Threshing by steam in the Red River Valley in the Fall of 1878.
This Nichols & Shepard 32 x 52 separator, presently owned by Mr. Joe Harper of Sedgwick, Kansas, was purchased new in 1918 by the Gerken family. They used it for thirty seasons in their threshing business. For that family's story.
These units were in mint mechanical operating condition when my father sold them. It was the Gerken philosophy all through the many years that before the beginning of the threshing season, both the engine and the separator were carefully given a fine tooth comb scrutinizing, and thereby make all necessary repairs before the season began. My father was proud to be able to say that through the many years of threshing they never suffered a major break-down. My father always said he dreaded the thought of being broke down with perhaps as many as 15 or more men, that being the size of the crew, standing around and unable to work because of a major breakdown.

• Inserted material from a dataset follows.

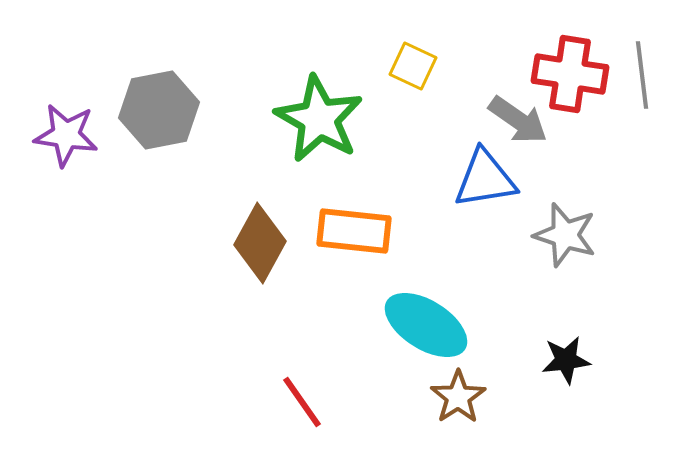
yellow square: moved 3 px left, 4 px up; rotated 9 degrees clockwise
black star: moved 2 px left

Mr. Harper is so proud of this machine that he has restored the looks of this machine by meticulously cleaning it and then repainting it exactly the way it was done originally. Then he restenciled all the printing on the machine and feeder, the blower and weigher. It literally looks and operates like it did 70 years ago.
I guess the reason why this all means so much to me is because I was privileged to serve as Dad's separator man on this machine the last few years of its service. I came to appreciate its excellent response to the duties it was built to perform.